- **YOUR INSTRUCTIONS**
Can you pull the text lines out of all the records below, word for word and in order, with the pictures left out?

ENTRIES SUPPLIED Start Marker

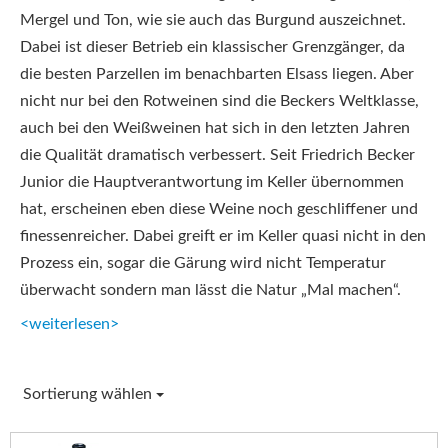
Mergel und Ton, wie sie auch das Burgund auszeichnet.
Dabei ist dieser Betrieb ein klassischer Grenzgänger, da
die besten Parzellen im benachbarten Elsass liegen. Aber
nicht nur bei den Rotweinen sind die Beckers Weltklasse,
auch bei den Weißweinen hat sich in den letzten Jahren
die Qualität dramatisch verbessert. Seit Friedrich Becker
Junior die Hauptverantwortung im Keller übernommen
hat, erscheinen eben diese Weine noch geschliffener und
finessenreicher. Dabei greift er im Keller quasi nicht in den
Prozess ein, sogar die Gärung wird nicht Temperatur
überwacht sondern man lässt die Natur „Mal machen“.
<weiterlesen>
Sortierung wählen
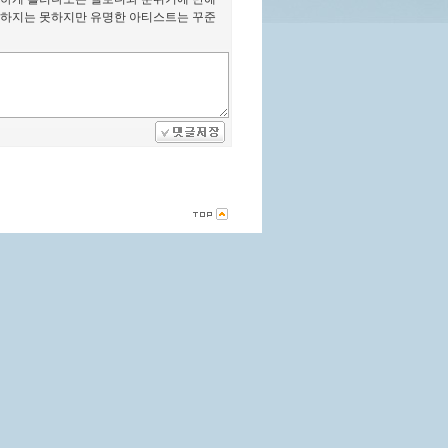
구분하지는 못하지만 유명한 아티스트는 꾸준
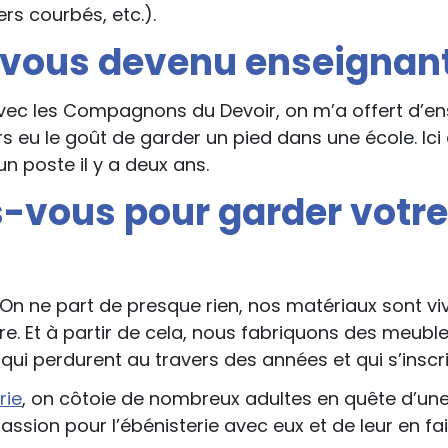
ers courbés, etc.).
ous devenu enseignant
ec les Compagnons du Devoir, on m’a offert d’ens
urs eu le goût de garder un pied dans une école. Ici
n poste il y a deux ans.
vous pour garder votre
. On ne part de presque rien, nos matériaux sont v
utre. Et à partir de cela, nous fabriquons des meubl
qui perdurent au travers des années et qui s’inscr
rie
, on côtoie de nombreux adultes en quête d’une 
ssion pour l’ébénisterie avec eux et de leur en fai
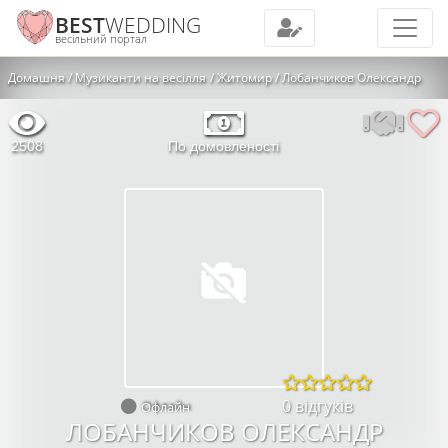
BEST
WEDDING
весільний портал
Домашня
Музиканти на весілля
Житомир
Лобанчиков Олександр
2508
По домовленості
0 відгуків
Офлайн
ЛОБАНЧИКОВ ОЛЕКСАНДР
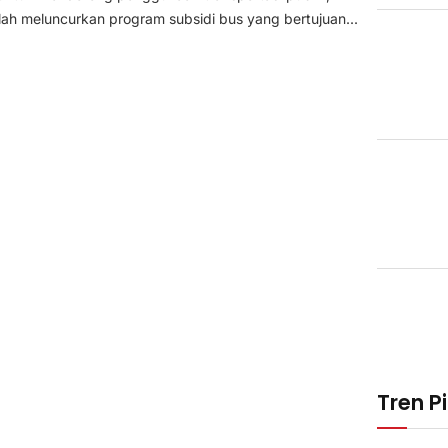
lah meluncurkan program subsidi bus yang bertujuan...
Tren Pi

ENTRIES SUPPLIED End Marker

- **RESPONSE TO THE TASK**
Mergel und Ton, wie sie auch das Burgund auszeichnet.
Dabei ist dieser Betrieb ein klassischer Grenzgänger, da
die besten Parzellen im benachbarten Elsass liegen. Aber
nicht nur bei den Rotweinen sind die Beckers Weltklasse,
auch bei den Weißweinen hat sich in den letzten Jahren
die Qualität dramatisch verbessert. Seit Friedrich Becker
Junior die Hauptverantwortung im Keller übernommen
hat, erscheinen eben diese Weine noch geschliffener und
finessenreicher. Dabei greift er im Keller quasi nicht in den
Prozess ein, sogar die Gärung wird nicht Temperatur
überwacht sondern man lässt die Natur „Mal machen“.
<weiterlesen>
Sortierung wählen
구분하지는 못하지만 유명한 아티스트는 꾸준
ers courbés, etc.).
ous devenu enseignant
ec les Compagnons du Devoir, on m’a offert d’ens
urs eu le goût de garder un pied dans une école. Ici
n poste il y a deux ans.
vous pour garder votre
. On ne part de presque rien, nos matériaux sont v
utre. Et à partir de cela, nous fabriquons des meubl
qui perdurent au travers des années et qui s’inscr
rie
, on côtoie de nombreux adultes en quête d’une 
ssion pour l’ébénisterie avec eux et de leur en fai
BEST
WEDDING
весільний портал
Домашня
Музиканти на весілля
Житомир
Лобанчиков Олександр
2508
По домовленості
0 відгуків
Офлайн
ЛОБАНЧИКОВ ОЛЕКСАНДР
lah meluncurkan program subsidi bus yang bertujuan...
Tren Pi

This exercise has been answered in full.